Awaiting the Ohio Senate’s move on taxes
Posted on 06/05/15 by Zach Schiller (he/him) in Revenue & Budget
Legislators in Columbus are heading into the stretch run of approving a two-year budget, and much of the attention has focused, as it should, on how much the Senate will add to the $1.2 billion in tax reductions approved by the House over two years. They’ll probably ramp up the tax cuts, even though that strategy has failed to boost Ohio’s job performance and has skewed the tax system more in favor of the most affluent.
But when it unveils its budget Monday morning, the Senate majority also will answer another, less prominent question: Will it restore any of the measures Gov. Kasich proposed to repeal or eliminate various tax breaks? The governor proposed, and the House scrapped, reductions in a number of credits and exemptions, including:
- Eliminating the credit that sellers of beer, wine and mixed beverages get for paying their alcoholic beverage tax a few weeks in advance;
- Limiting the amounts retailers can receive for collecting the sales tax, known as the vendor discount. Most states either have no discount at all or cap the amount, ensuring that big retailers do not reap a windfall. Indeed, Tax Commissioner Joe Testa said in testimony that Ohio’s 0.75 percent discount “essentially functions as a profit center” for big-volume retailers.
- Cutting the sales-tax exemption for trade-ins of used cars and boats in half, and
- Repealing the 2.5 percent discount that distributors of cigars, chewing tobacco and other tobacco products get for timely payment of their taxes. “It shouldn’t be necessary to reward businesses for paying their tax on time,” as Testa noted.
Altogether, these changes would generate more than $130 million in extra state revenue by the 2017 fiscal year. Gov. Kasich also proposed broadening the sales tax so it that would extend to additional services, including lobbying, public relations and debt collection. And he wants to limit the income-tax deduction Ohioans can get for Social Security and four retirement income or senior credits to those with income of less than $100,000 a year.

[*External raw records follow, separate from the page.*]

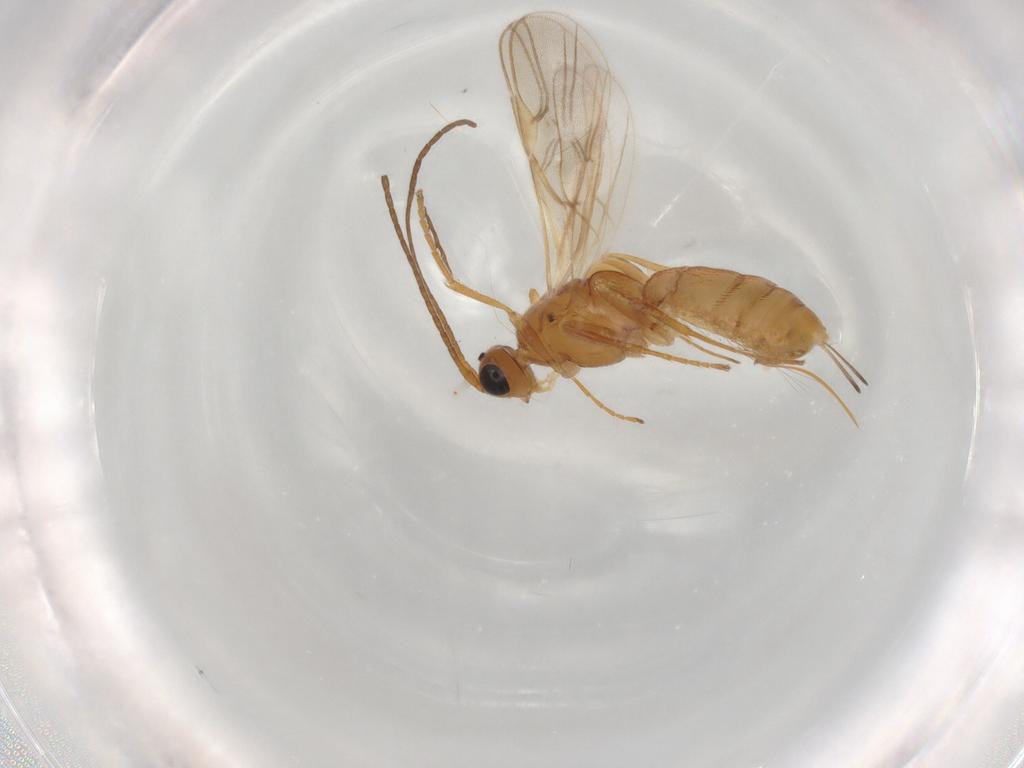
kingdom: Animalia
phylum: Arthropoda
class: Insecta
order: Hymenoptera
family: Braconidae
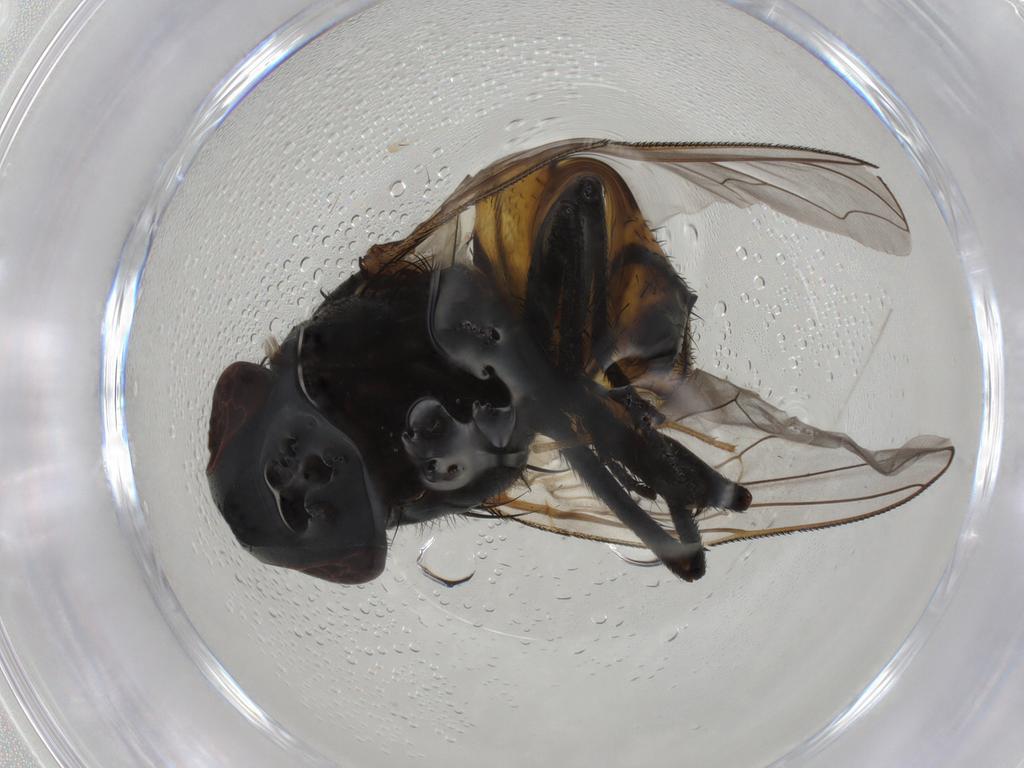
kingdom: Animalia
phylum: Arthropoda
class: Insecta
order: Diptera
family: Muscidae
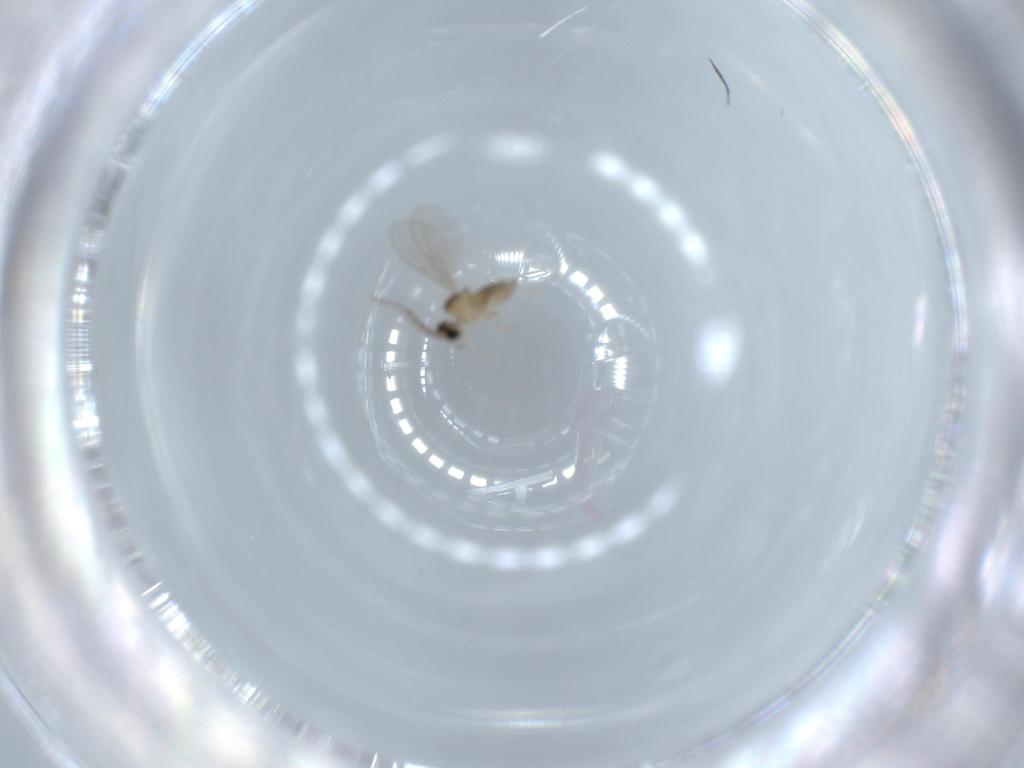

In its budget bill, the House got rid of all of these proposals, except the last ones involving the Social Security deduction and similar credits. It added a variety of small credits and exemptions, while eliminating one existing credit: The income-tax credit for political contributions made to campaigns for statewide office, the General Assembly and the state board of education.
Whose lead will the Senate follow? And if it limits any of these tax breaks, will the added revenue just go into unproductive tax cuts that favor the most well-to-do? Inquiring minds want to know.